Her çocuk her alanda yetenekli olacak diye bir şart yoktur. O nedenle çocuğumuzun yeteneğini keşfedebilmesi için ona fırsat sunmalı ve eğitim kurumlarının dışında spor, sanat vb. alanları da denemesini sağlamalıyız. Çocuğun gelişimi için bizim isteklerimiz değil, onun yeteneklerinin yönlendirmede önemli unsur olduğunun daima farkında olmalıyız. Klasik bir söz vardır “Bir balığa uçmak, ya da bir kuşa yüzmeyi öğretmek” yerine ebeveynler olarak yeteneklerini keşfetmede ve geliştirmede öncü veliler olmalıyız.

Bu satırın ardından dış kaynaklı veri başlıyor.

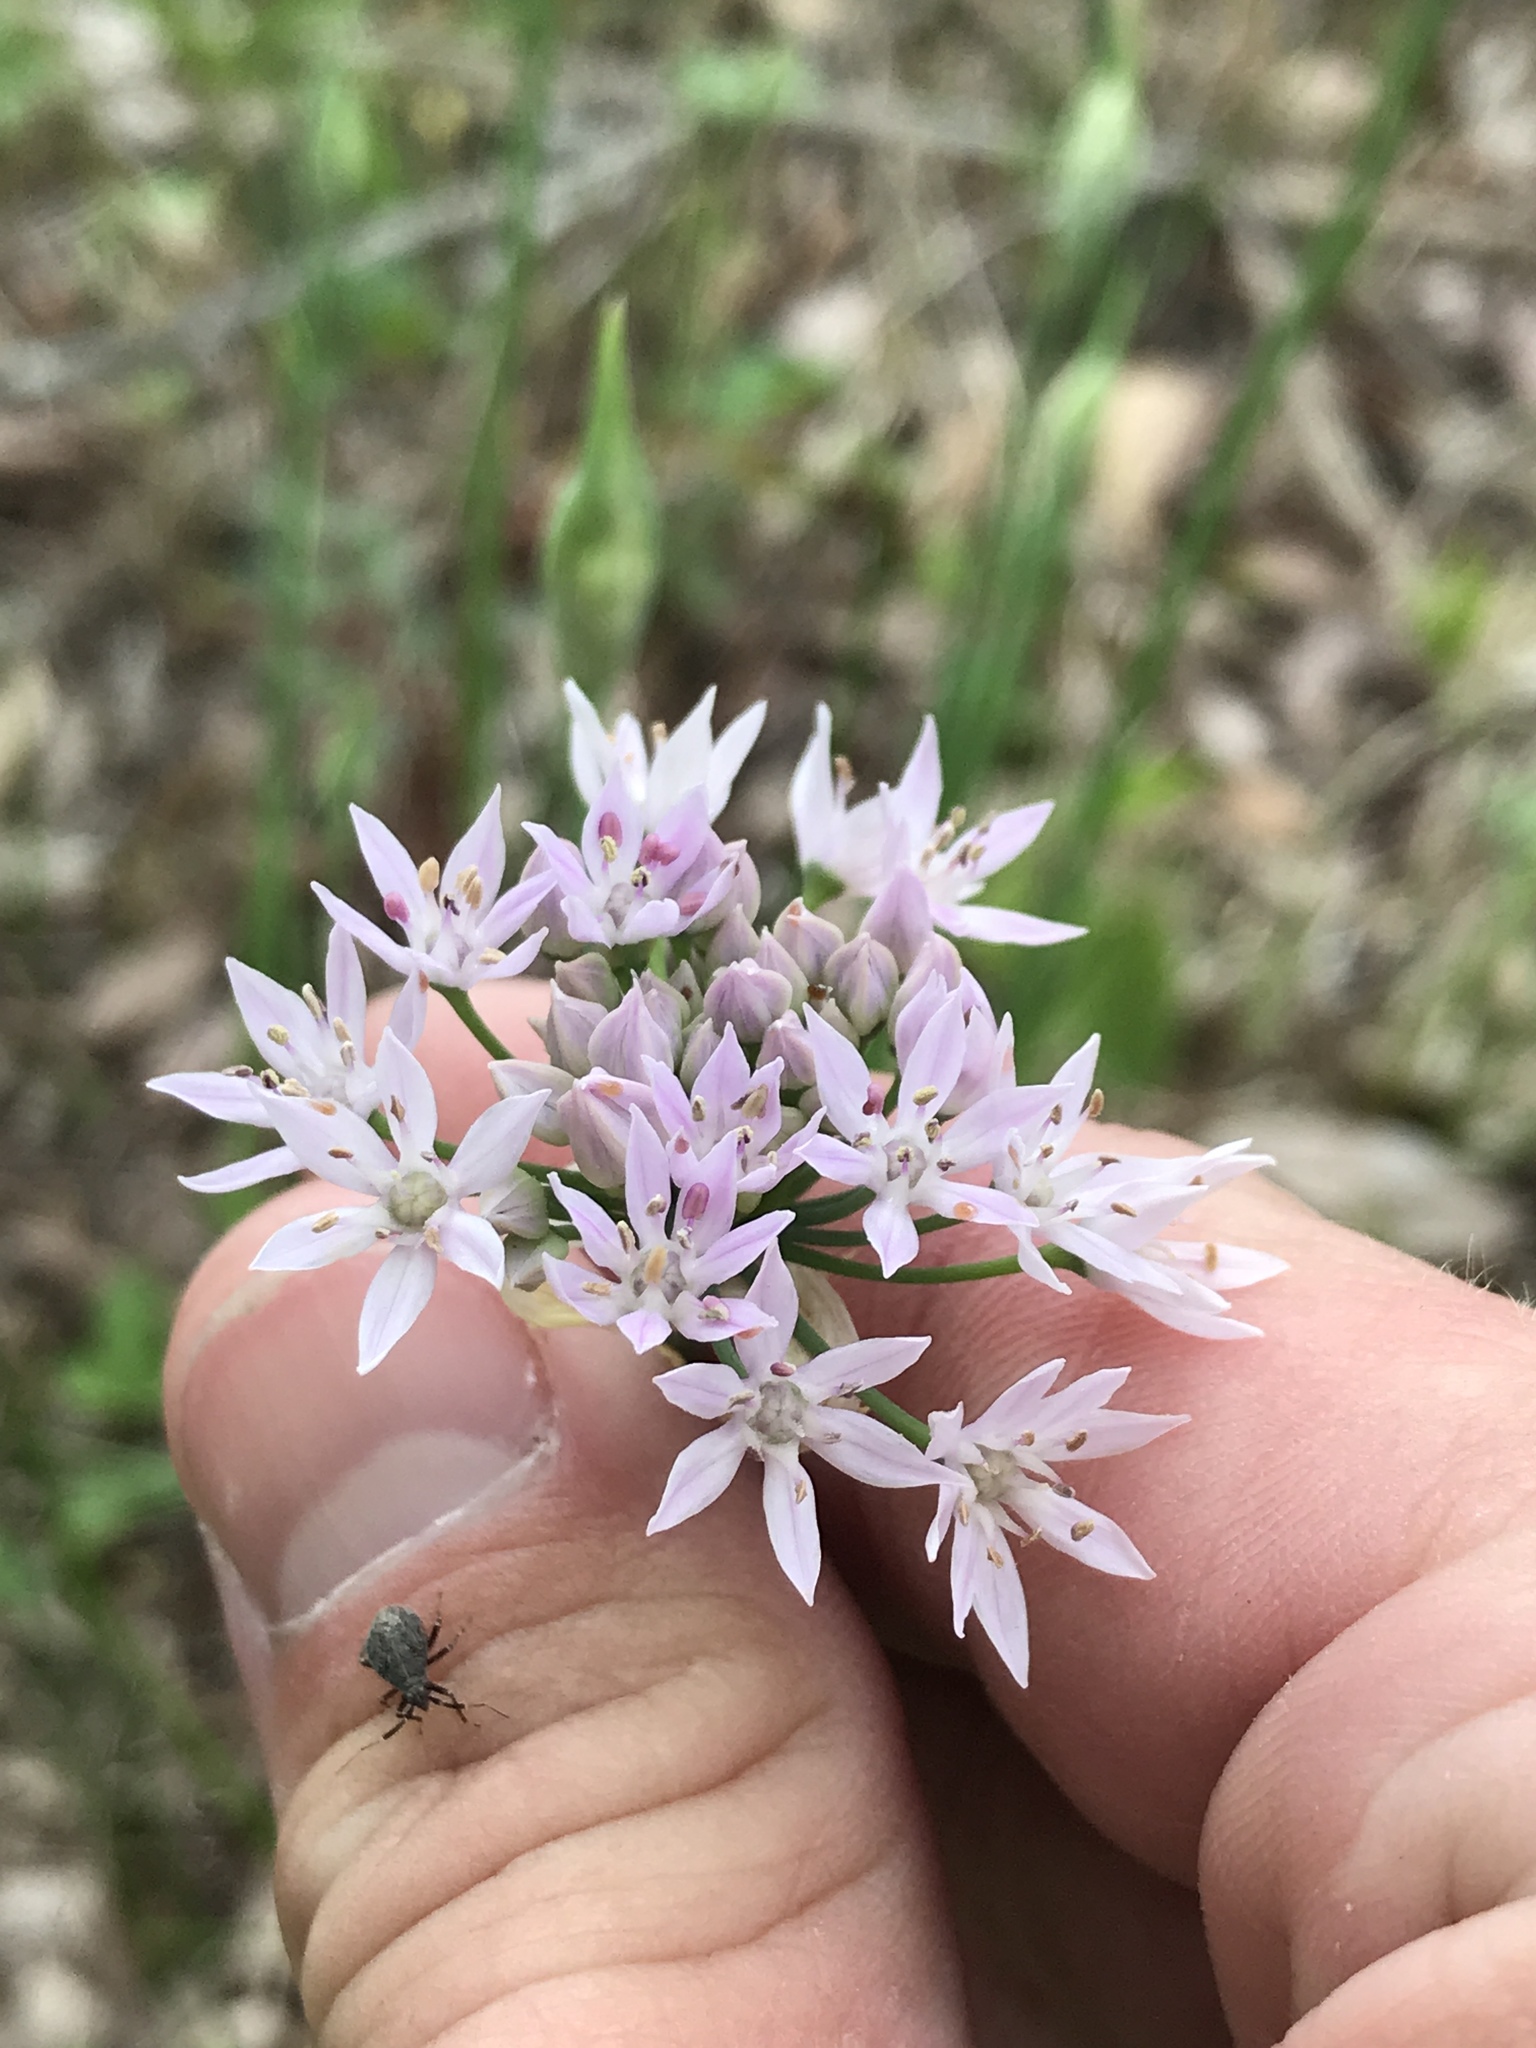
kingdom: Plantae
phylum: Tracheophyta
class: Liliopsida
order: Asparagales
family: Amaryllidaceae
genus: Allium
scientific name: Allium drummondii
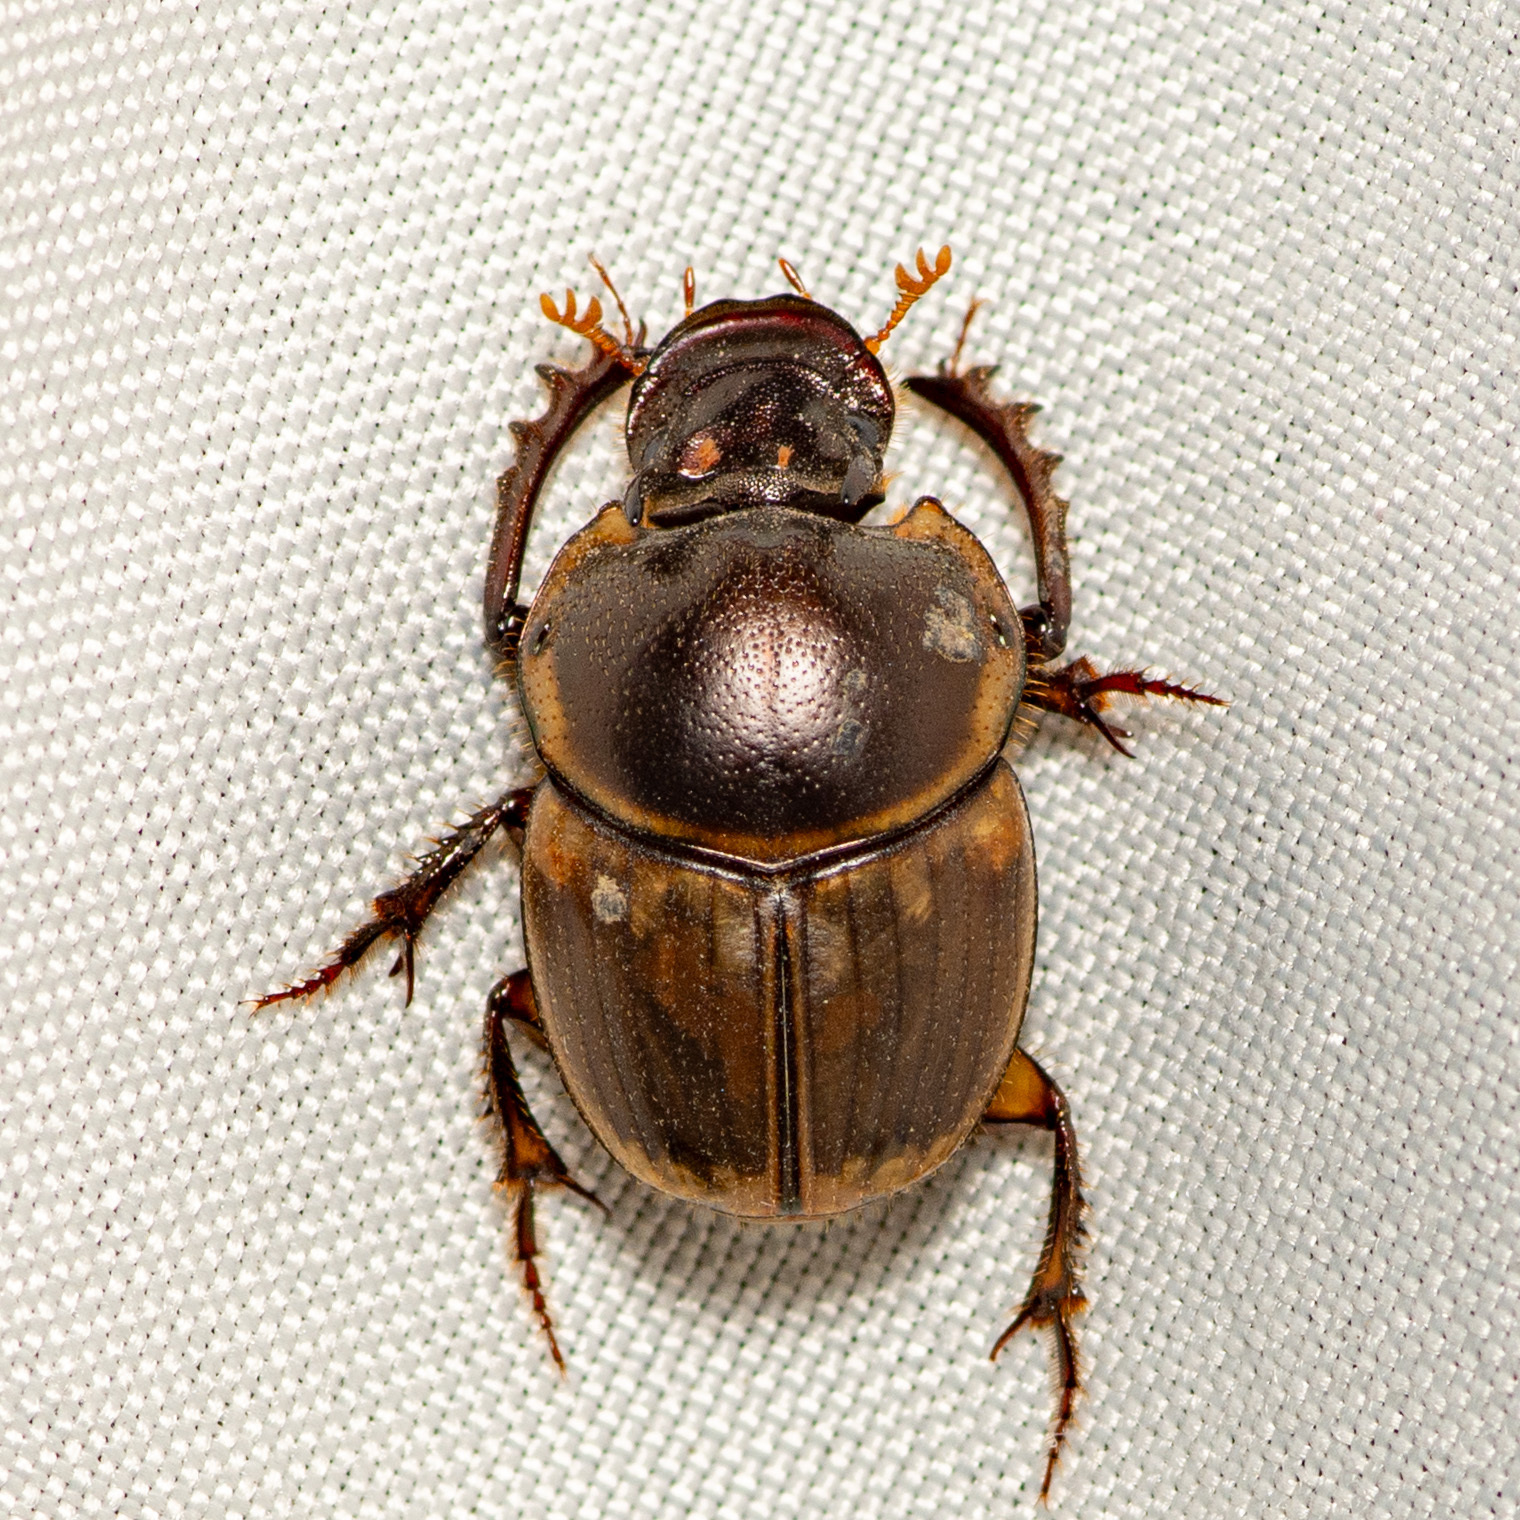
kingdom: Animalia
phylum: Arthropoda
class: Insecta
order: Coleoptera
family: Scarabaeidae
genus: Digitonthophagus
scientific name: Digitonthophagus gazella
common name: Brown dung beetle
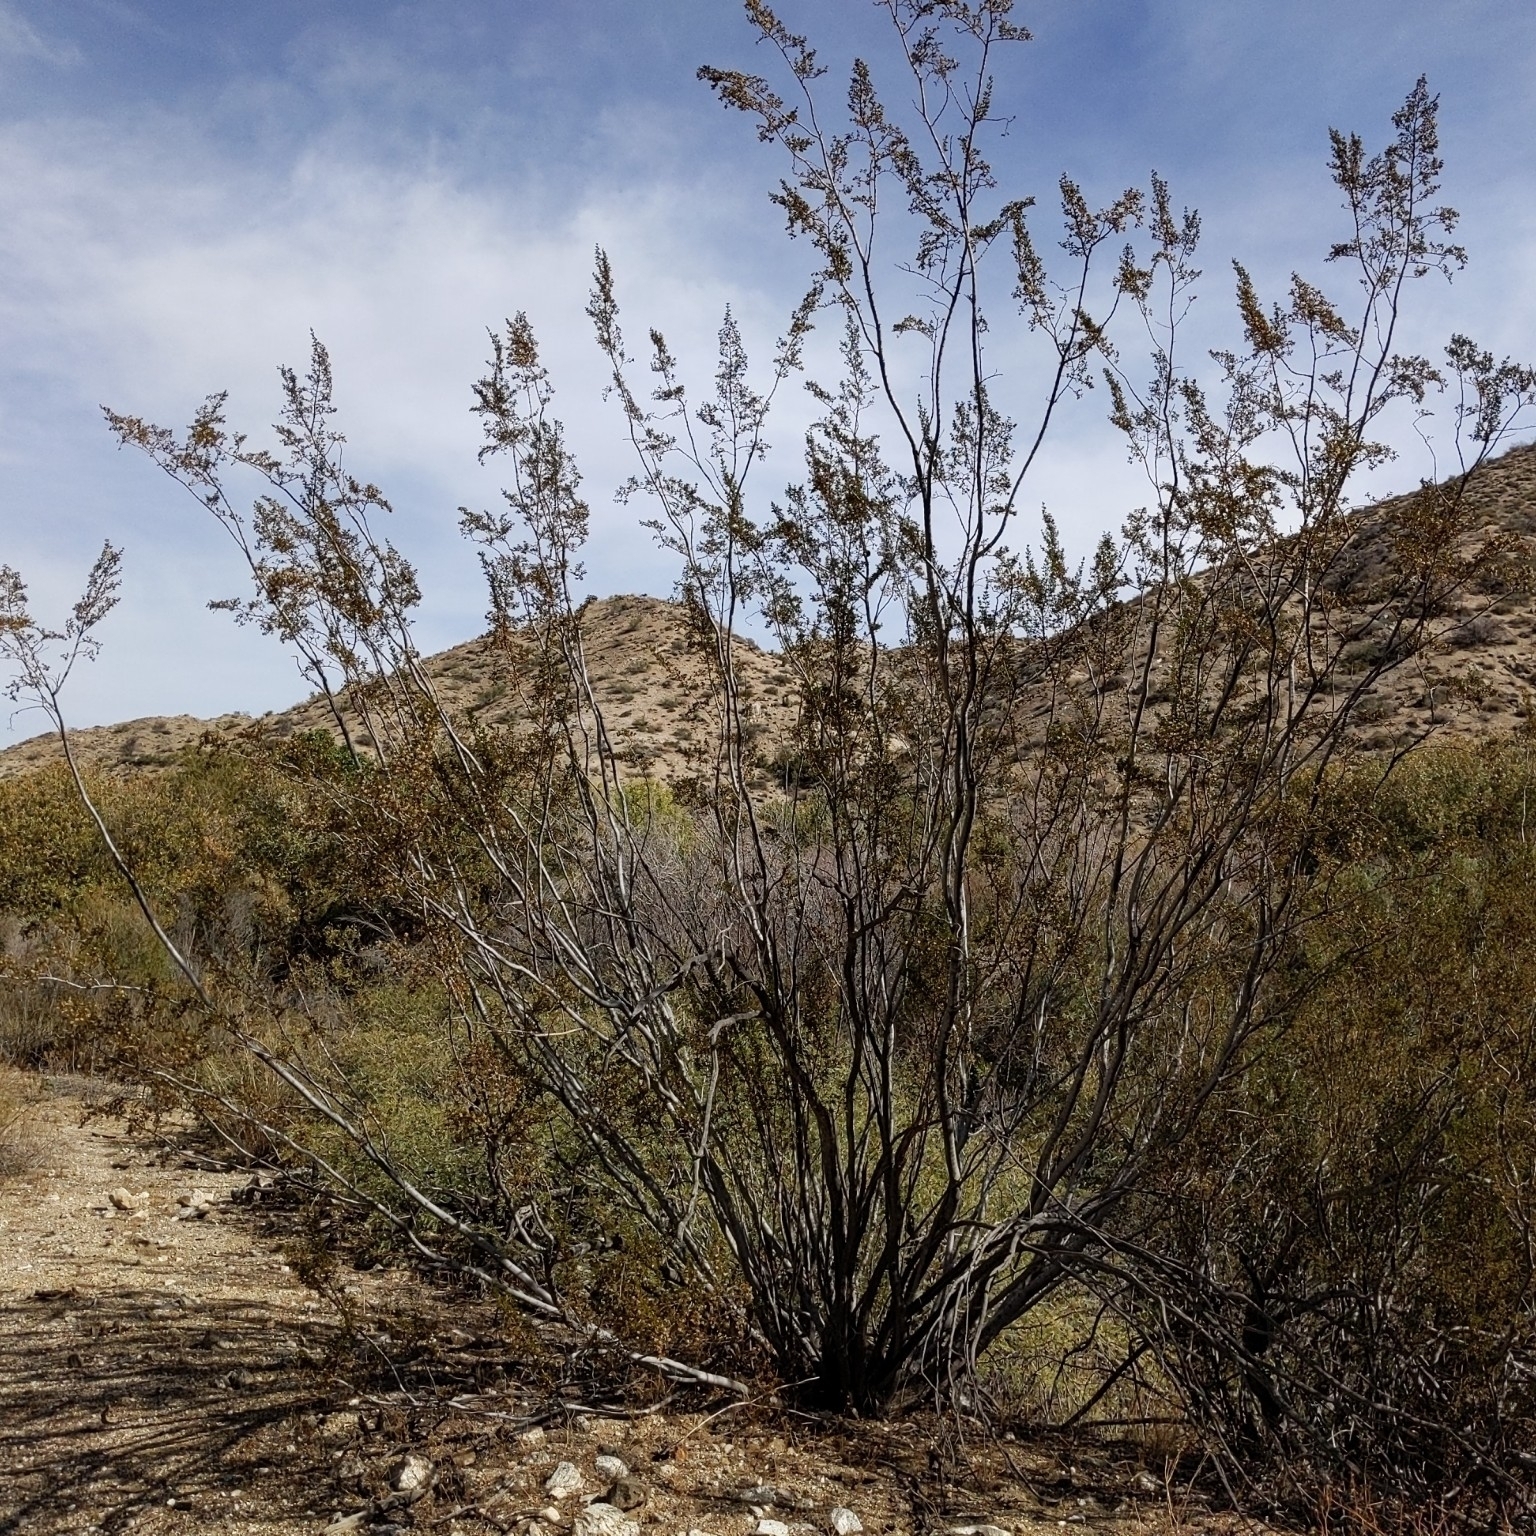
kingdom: Plantae
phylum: Tracheophyta
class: Magnoliopsida
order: Zygophyllales
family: Zygophyllaceae
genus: Larrea
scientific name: Larrea tridentata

“Başarı basamaklarının sağlam atılması için uzun vadeli planlar çerçevesinde çalışılmalı”
Ülkemizde uluslararası çapta başarılara imza atan sporcuların sayısının artması nasıl mümkün?
Bu durum sabır, emek, zaman vb. unsurları gerektiren bir unsur olduğu için kolay değil. Zira ülkemizde genellikle projeler kısa vade üzerine kurgulanıyor. Başarı basamaklarının sağlam adımlarla atılması gerektiği konusu zaman zaman bazı ortamlarda konuşulsa da birkaç yıllık hedefler daima arka planda yer aldığı için uzun vadeli ve sürdürülebilir başarılardan genellikle yoksun kalıyoruz.
Sporda 10 kuralı çok önemlidir. İlköğretime başlayan bir çocuğun üniversite eğitimine başlaması için 12 yıllık bir sürenin geçmesi gerektiği gibi sporda da 6-7 yaşında spor okuluna başlayan bir çocuğun uluslararası başarıya ulaşması en az o kadarlık bir süre gerekir. Gelişim için çeşitli basamaklar vardır. Bunlar:
- Temel Spor Eğitimi
- Branş Eğitimi
- Performans Eğitimi
- Performans
Her basamak en az üç dört yıllık periyodu kapsamaktadır. Sporda gelişmiş ülkeler hazırlıklarını tamamen bu çerçevede sürdürürken, ülkemizde alt yapıda başarılı olan sporcuların daha sonraki süreçte başarılı olamadıklarına şahit oluyoruz. Bu oran dünya ülkelerinde yüzde yirmilerde iken ülkemizde yüzde ikilere kadar düşmektedir.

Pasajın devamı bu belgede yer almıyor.